While Jeb Bush travels the country vacuuming up money for his PAC, he's taking a little extra time to lock down the GOP's wonks. In January, Bush met with several of the intellectuals profiled by Sam Tanenhaus in his summer 2014 "party of ideas" piece. Young Guns Network policy director April Ponnuru had, as reported by Tanenhaus, brainstormed a "reform conservatism" strategy with Yuval Levin, Peter Wehner, and her husband Ramesh Ponnuru (who is a Bloomberg View columnist). The four of them joined Bush in January, and April Ponnuru is likely to join the nascent Bush campaign as a policy adviser, sources said.
Levin confirmed that the January meeting took place, but added that the "reform conservatives" were keeping open doors and long office hours. "We've talked (separately or sometimes a few of us together or with others) with other Republicans thinking of running for president or people around them in recent months too," wrote Levin in an e-mail, "as I know many people in the think tank world have." April Ponnuru declined to comment; Bush's PAC did not immediately respond to a request for comment.
The gravitational pull of the Bush effort has, up to now, attracted critical media attention. The news of George W. Bush foreign policy veterans signing up, as reported by Bloomberg Politics' Michael C. Bender last week, overwhelmed the message of Jeb Bush's setpiece foreign policy speech in Chicago. Its soundbite of choice was "I'm my own man"; by Sunday, Iraq War architect Paul Wolfowitz was appearing on CNN, as a Bush policy adviser.

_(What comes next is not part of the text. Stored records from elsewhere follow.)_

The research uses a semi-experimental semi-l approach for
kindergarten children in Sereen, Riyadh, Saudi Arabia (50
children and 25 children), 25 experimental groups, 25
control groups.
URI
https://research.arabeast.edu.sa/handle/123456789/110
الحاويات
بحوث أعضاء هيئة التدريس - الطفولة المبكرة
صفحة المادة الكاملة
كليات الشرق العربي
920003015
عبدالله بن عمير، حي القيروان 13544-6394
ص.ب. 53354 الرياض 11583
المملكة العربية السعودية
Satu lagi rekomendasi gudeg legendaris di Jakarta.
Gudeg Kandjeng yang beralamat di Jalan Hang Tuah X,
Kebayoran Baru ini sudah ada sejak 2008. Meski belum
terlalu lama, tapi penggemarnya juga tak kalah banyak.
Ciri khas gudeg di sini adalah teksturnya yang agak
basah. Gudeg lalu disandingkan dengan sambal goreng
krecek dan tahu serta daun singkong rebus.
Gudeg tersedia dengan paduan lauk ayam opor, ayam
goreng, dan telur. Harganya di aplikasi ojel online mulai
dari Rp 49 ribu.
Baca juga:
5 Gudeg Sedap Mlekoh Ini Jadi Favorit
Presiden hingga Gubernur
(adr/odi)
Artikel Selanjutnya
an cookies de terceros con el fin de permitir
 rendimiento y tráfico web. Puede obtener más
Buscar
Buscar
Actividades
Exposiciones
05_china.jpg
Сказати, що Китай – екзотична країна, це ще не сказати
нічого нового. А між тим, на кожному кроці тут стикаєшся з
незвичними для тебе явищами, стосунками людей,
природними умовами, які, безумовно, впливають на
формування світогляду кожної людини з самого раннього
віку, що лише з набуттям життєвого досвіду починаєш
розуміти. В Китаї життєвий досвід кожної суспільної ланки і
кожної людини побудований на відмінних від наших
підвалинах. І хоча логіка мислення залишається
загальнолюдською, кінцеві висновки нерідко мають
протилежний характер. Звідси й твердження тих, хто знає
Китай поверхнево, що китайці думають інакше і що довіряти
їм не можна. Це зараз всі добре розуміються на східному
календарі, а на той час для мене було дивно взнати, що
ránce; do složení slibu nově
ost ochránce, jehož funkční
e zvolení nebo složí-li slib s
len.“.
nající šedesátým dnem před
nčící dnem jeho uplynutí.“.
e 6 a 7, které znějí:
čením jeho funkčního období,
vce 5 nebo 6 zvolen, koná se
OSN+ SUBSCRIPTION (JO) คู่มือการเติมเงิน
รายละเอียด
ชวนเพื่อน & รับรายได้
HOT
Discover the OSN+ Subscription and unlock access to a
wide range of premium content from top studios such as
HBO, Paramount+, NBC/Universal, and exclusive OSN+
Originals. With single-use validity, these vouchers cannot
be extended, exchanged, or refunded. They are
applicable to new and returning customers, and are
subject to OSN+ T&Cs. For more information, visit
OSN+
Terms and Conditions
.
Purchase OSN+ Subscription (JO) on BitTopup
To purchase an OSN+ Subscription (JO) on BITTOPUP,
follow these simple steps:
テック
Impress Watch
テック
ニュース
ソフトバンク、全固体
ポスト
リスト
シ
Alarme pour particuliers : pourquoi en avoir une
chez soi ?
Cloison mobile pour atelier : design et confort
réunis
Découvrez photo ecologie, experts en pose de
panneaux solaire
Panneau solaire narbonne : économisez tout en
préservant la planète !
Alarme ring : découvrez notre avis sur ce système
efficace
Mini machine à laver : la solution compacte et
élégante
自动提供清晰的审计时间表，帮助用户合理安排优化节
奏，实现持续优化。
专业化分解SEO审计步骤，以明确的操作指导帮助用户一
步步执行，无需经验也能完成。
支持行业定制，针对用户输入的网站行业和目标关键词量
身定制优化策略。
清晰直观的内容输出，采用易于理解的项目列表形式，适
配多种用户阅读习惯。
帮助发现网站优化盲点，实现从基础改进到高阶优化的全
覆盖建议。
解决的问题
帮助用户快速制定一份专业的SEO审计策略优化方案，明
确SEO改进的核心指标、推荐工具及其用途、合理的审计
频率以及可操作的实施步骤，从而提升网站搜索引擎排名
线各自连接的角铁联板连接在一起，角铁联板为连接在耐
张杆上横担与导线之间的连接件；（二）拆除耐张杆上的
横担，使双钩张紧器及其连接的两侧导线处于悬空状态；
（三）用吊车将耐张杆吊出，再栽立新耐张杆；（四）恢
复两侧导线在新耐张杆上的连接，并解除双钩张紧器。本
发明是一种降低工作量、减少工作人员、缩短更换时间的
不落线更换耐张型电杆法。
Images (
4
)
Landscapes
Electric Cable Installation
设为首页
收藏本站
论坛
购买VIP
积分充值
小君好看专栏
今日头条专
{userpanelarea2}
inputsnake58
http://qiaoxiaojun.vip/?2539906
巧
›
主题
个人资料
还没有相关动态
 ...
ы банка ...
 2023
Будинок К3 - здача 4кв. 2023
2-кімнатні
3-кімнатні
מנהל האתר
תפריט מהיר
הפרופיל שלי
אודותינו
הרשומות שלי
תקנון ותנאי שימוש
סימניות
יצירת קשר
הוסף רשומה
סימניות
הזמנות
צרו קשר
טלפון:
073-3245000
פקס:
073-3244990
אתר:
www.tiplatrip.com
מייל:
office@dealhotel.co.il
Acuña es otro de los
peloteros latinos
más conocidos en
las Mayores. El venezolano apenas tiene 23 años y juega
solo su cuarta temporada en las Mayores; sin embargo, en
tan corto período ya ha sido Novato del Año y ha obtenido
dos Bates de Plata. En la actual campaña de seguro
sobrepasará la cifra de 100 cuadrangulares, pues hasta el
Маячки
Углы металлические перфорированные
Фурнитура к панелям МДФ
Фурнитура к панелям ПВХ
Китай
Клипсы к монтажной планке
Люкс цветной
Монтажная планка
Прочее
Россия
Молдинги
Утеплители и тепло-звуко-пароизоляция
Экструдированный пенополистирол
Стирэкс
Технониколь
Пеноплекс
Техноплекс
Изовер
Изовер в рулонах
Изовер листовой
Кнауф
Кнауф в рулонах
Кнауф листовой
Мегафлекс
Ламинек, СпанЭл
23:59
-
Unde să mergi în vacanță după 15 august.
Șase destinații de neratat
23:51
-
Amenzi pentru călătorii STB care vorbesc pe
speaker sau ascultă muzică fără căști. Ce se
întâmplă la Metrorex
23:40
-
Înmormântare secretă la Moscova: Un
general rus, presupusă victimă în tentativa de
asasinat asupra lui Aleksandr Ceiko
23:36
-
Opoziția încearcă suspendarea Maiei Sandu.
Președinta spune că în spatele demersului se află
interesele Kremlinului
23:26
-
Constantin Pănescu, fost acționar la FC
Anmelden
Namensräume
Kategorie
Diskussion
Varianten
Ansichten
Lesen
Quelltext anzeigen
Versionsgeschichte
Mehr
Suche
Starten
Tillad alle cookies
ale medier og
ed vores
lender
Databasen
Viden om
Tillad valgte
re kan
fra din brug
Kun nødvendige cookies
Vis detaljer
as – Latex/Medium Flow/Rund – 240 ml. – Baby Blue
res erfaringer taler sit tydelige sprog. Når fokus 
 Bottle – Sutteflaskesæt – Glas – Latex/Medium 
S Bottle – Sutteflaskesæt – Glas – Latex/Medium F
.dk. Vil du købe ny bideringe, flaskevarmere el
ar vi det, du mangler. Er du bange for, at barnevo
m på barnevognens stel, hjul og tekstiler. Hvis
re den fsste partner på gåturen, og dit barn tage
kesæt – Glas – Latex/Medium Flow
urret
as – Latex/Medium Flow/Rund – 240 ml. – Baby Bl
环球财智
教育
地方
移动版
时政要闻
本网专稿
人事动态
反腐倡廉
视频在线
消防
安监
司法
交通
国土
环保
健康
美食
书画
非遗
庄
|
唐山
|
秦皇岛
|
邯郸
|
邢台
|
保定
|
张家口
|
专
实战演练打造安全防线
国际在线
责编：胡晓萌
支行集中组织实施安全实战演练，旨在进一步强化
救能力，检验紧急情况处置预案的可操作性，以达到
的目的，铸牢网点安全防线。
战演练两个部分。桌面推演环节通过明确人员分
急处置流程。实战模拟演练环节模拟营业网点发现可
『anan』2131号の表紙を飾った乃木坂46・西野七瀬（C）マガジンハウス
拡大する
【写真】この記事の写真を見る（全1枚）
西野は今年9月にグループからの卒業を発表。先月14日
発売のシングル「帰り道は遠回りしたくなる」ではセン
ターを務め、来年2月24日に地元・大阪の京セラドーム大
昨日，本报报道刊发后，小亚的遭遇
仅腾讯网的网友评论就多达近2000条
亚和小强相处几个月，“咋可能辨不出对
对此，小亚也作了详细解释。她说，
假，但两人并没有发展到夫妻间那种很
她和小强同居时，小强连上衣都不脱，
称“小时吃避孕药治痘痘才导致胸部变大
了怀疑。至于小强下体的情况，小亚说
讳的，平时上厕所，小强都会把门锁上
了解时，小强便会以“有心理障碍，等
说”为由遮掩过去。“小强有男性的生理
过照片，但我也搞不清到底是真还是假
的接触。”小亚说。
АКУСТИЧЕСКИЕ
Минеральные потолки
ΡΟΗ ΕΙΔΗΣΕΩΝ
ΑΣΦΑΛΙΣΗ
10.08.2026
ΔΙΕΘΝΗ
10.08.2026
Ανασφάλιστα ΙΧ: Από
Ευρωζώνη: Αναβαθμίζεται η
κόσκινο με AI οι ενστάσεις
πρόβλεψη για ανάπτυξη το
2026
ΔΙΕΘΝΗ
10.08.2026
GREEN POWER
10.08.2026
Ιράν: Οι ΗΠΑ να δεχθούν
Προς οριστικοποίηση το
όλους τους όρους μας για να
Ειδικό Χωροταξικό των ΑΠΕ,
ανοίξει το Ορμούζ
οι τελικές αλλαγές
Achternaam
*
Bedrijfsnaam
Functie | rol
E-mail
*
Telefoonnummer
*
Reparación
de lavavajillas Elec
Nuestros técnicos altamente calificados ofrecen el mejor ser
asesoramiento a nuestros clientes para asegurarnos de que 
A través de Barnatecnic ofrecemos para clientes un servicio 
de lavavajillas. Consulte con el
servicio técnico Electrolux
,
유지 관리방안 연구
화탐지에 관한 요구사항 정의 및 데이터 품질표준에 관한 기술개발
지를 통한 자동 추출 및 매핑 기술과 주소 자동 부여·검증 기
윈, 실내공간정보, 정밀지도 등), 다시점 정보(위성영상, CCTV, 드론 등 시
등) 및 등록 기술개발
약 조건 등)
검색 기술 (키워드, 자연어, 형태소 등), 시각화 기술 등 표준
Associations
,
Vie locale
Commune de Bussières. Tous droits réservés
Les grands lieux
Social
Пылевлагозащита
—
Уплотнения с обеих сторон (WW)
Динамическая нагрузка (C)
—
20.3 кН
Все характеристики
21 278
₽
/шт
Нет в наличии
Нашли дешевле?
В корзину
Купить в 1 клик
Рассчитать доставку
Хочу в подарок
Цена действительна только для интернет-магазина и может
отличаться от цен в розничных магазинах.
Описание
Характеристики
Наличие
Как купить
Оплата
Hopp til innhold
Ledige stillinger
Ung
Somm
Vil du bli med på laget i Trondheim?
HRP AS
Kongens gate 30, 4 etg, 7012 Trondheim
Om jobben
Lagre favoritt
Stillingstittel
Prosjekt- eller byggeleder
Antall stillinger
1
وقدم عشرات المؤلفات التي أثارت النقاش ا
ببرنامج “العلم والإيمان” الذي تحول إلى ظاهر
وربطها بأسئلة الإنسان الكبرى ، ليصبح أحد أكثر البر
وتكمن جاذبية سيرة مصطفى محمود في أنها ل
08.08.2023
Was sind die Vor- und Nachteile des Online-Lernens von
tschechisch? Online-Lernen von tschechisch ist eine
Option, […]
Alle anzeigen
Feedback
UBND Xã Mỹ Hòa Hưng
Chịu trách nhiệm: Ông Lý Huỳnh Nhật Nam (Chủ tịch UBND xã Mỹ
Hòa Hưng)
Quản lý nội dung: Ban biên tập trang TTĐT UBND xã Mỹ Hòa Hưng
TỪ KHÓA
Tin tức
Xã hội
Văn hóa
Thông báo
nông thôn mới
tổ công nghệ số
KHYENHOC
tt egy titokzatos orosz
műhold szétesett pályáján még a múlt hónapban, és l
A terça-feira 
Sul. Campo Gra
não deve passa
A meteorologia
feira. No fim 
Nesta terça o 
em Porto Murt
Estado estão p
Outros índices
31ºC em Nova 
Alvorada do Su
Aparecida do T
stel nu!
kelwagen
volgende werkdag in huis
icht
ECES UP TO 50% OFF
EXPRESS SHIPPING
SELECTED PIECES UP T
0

Bush's rummage through the "reform conservative" files isn't nearly as riven as him taking advice from veterans of his brother's national-security shop. The "reform conservative" brand, loose as it is, gets better and brighter media coverage than almost anything else in the movement. In columns for Bloomberg View, for example, Ponnuru has argued that the former Florida governor is "highly unlikely to lose" the GOP nomination despite his heresies on immigration and Common Core. While Louisiana Governor Bobby Jindal is reborn as an anti-Common Core samurai, while Wisconsin Governor Scott Walker takes out his pen for a right-to-work bill, Bush gets to be an ideas man—not unlike another politician, with an identical last name, 16 years ago.